Please repeat word for word the line containing "Say what this" and every following line up to and including the last one below, pictures excluded.

Source material START

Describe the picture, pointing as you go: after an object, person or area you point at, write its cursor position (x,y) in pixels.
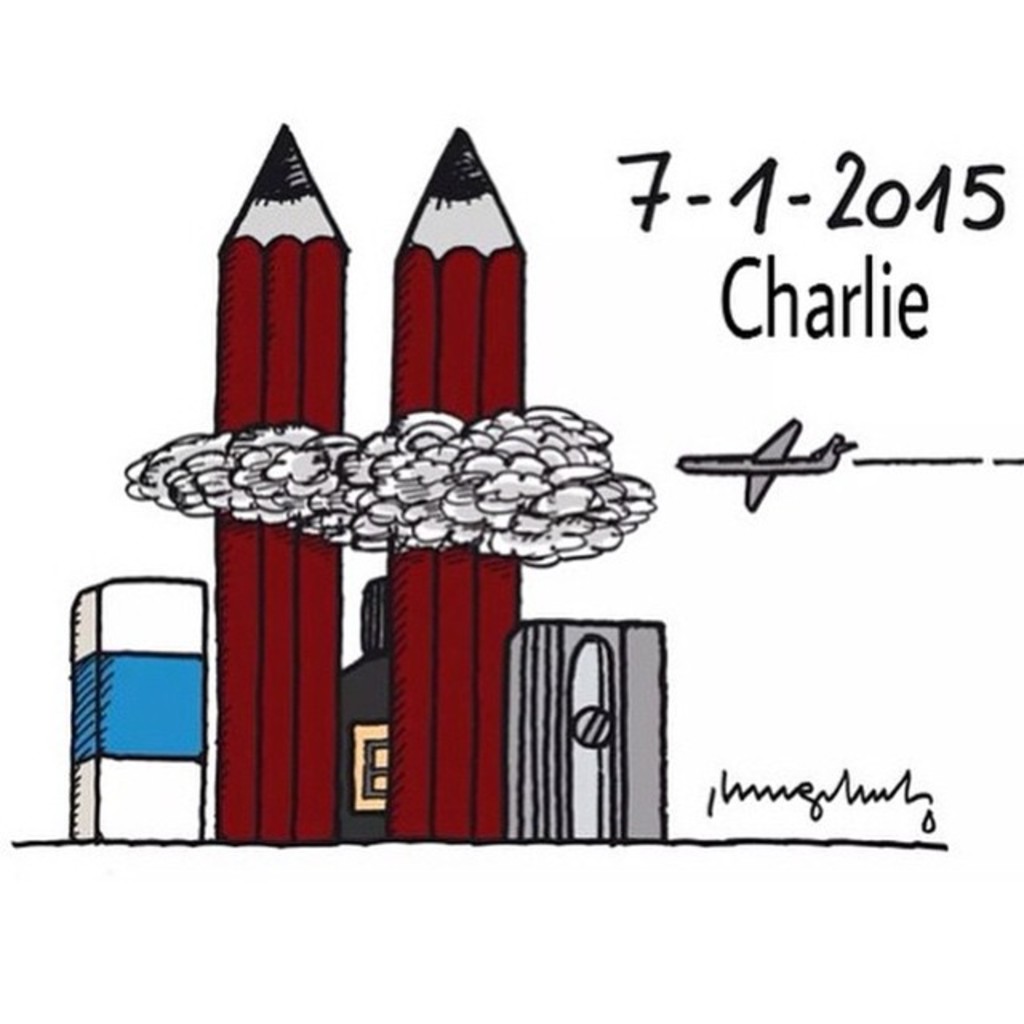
In the image we can see a drawing (429,433) of pencil (468,558), eraser (141,782), sharpener (578,818) and flying jet (759,497). Here we can see clouds (530,499) and the text (776,305).
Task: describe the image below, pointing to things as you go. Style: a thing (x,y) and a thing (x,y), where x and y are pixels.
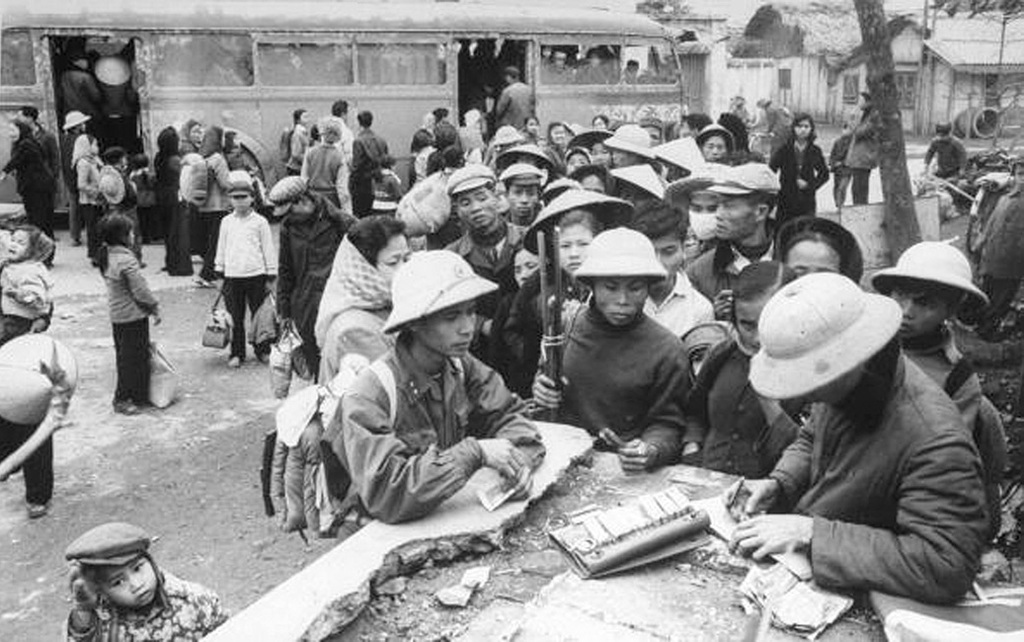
This is a black and white picture. We can see a few objects (915,629) on the right side (881,595). There are some people (642,398) holding objects (491,490) in their hands (519,481). We can see a few people (26,219) visible from left to right at the back (348,108). There are some people (69,72) visible in the bus (244,28). We can see a tree trunk (873,86) and a few houses (826,19) in the background (903,206).
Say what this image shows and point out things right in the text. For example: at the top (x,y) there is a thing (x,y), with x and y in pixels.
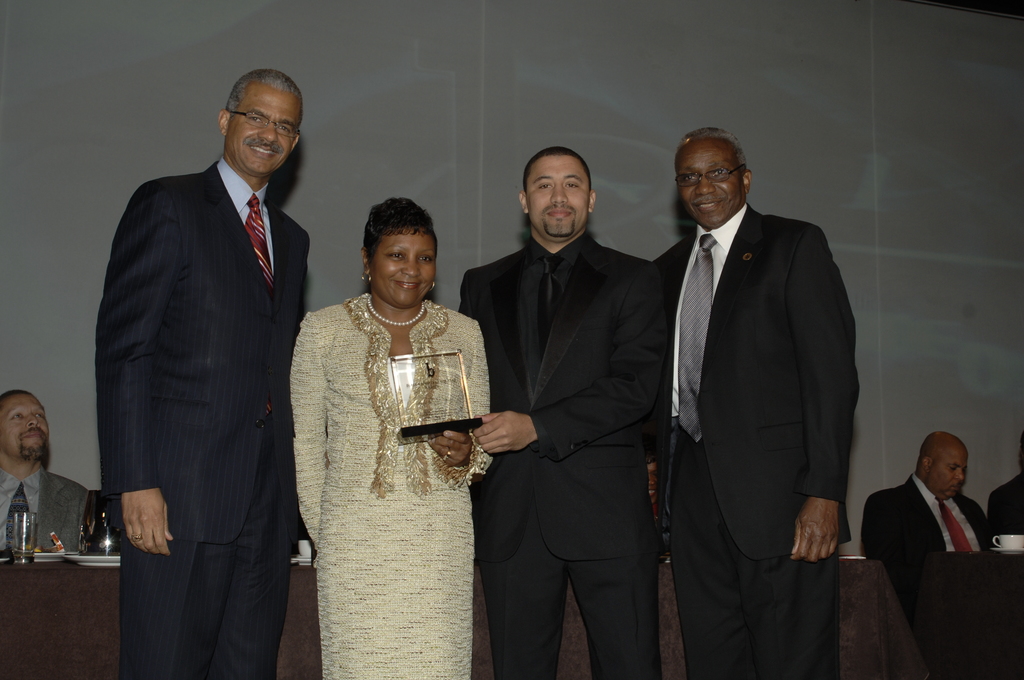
In this image I can see people (225,224) where few are sitting and few are standing. I can also see most of them are wearing formal dress (577,393) and here I can see two of them are holding an object (445,424). I can also see smile on few faces (247,147).
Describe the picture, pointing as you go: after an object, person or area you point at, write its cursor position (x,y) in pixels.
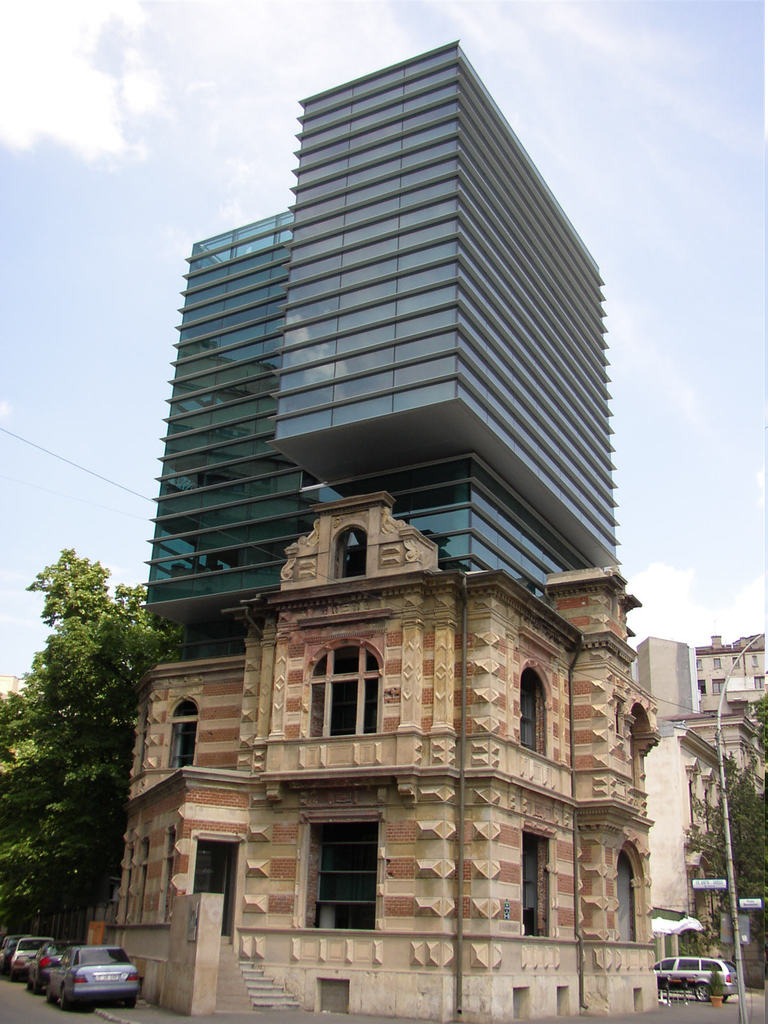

Source material END

▸ **Output**:
Say what this image shows and point out things right in the text. For example: at the top (x,y) there is a thing (x,y), with x and y in pixels.
In this image I can see people (225,224) where few are sitting and few are standing. I can also see most of them are wearing formal dress (577,393) and here I can see two of them are holding an object (445,424). I can also see smile on few faces (247,147).
Describe the picture, pointing as you go: after an object, person or area you point at, write its cursor position (x,y) in pixels.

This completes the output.